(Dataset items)
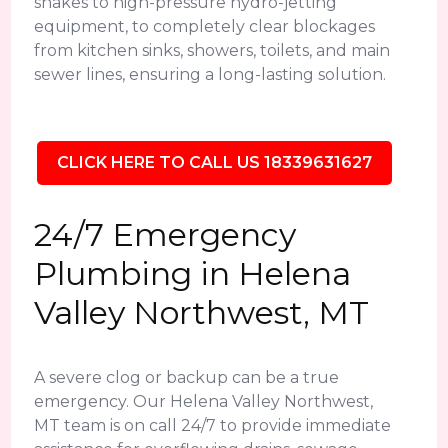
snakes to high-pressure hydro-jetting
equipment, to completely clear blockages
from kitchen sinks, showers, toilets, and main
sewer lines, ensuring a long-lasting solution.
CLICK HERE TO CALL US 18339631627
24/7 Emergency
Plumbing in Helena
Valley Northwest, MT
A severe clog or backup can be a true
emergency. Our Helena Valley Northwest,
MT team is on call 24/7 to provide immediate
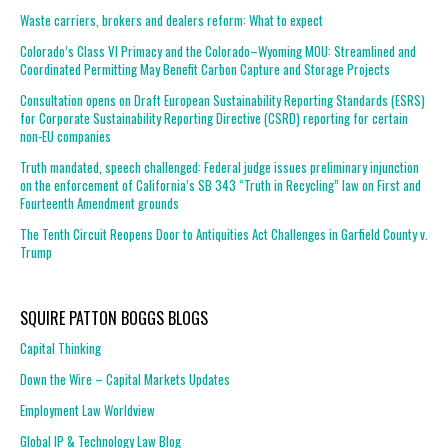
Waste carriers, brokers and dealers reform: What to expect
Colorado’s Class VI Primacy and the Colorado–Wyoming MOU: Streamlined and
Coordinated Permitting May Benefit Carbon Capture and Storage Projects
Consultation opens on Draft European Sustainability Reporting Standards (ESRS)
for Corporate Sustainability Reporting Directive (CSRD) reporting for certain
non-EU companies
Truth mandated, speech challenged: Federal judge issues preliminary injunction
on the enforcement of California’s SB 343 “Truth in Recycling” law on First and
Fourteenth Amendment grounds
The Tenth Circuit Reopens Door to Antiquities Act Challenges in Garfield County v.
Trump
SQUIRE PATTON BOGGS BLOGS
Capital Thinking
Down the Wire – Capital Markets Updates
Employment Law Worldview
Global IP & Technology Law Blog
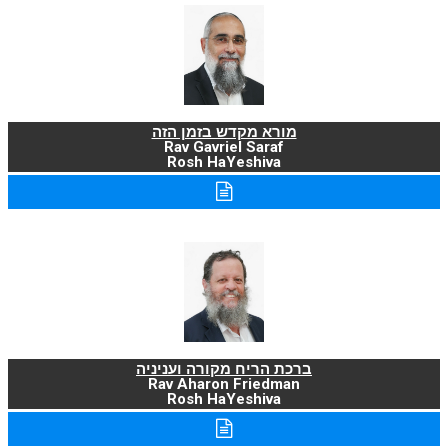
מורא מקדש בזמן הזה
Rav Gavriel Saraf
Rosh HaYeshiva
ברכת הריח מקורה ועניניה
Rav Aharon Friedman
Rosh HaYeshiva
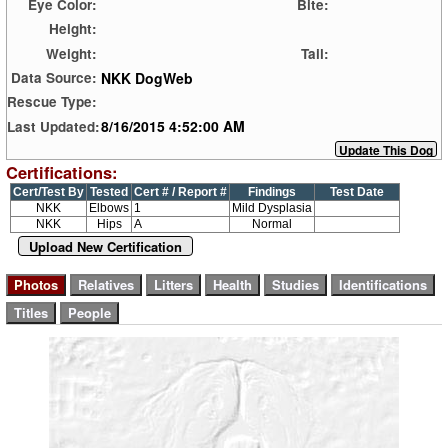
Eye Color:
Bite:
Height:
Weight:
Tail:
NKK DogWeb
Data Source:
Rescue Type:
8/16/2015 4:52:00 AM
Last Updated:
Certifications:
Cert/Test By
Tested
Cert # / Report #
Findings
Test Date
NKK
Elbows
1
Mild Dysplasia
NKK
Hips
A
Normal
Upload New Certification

[Exercise requirements]
Copy each entry exactly as written, and drop the pictures from the copy.

[Task response]
snakes to high-pressure hydro-jetting
equipment, to completely clear blockages
from kitchen sinks, showers, toilets, and main
sewer lines, ensuring a long-lasting solution.
CLICK HERE TO CALL US 18339631627
24/7 Emergency
Plumbing in Helena
Valley Northwest, MT
A severe clog or backup can be a true
emergency. Our Helena Valley Northwest,
MT team is on call 24/7 to provide immediate
Waste carriers, brokers and dealers reform: What to expect
Colorado’s Class VI Primacy and the Colorado–Wyoming MOU: Streamlined and
Coordinated Permitting May Benefit Carbon Capture and Storage Projects
Consultation opens on Draft European Sustainability Reporting Standards (ESRS)
for Corporate Sustainability Reporting Directive (CSRD) reporting for certain
non-EU companies
Truth mandated, speech challenged: Federal judge issues preliminary injunction
on the enforcement of California’s SB 343 “Truth in Recycling” law on First and
Fourteenth Amendment grounds
The Tenth Circuit Reopens Door to Antiquities Act Challenges in Garfield County v.
Trump
SQUIRE PATTON BOGGS BLOGS
Capital Thinking
Down the Wire – Capital Markets Updates
Employment Law Worldview
Global IP & Technology Law Blog
מורא מקדש בזמן הזה
Rav Gavriel Saraf
Rosh HaYeshiva
ברכת הריח מקורה ועניניה
Rav Aharon Friedman
Rosh HaYeshiva
Eye Color:
Bite:
Height:
Weight:
Tail:
NKK DogWeb
Data Source:
Rescue Type:
8/16/2015 4:52:00 AM
Last Updated:
Certifications:
Cert/Test By
Tested
Cert # / Report #
Findings
Test Date
NKK
Elbows
1
Mild Dysplasia
NKK
Hips
A
Normal
Upload New Certification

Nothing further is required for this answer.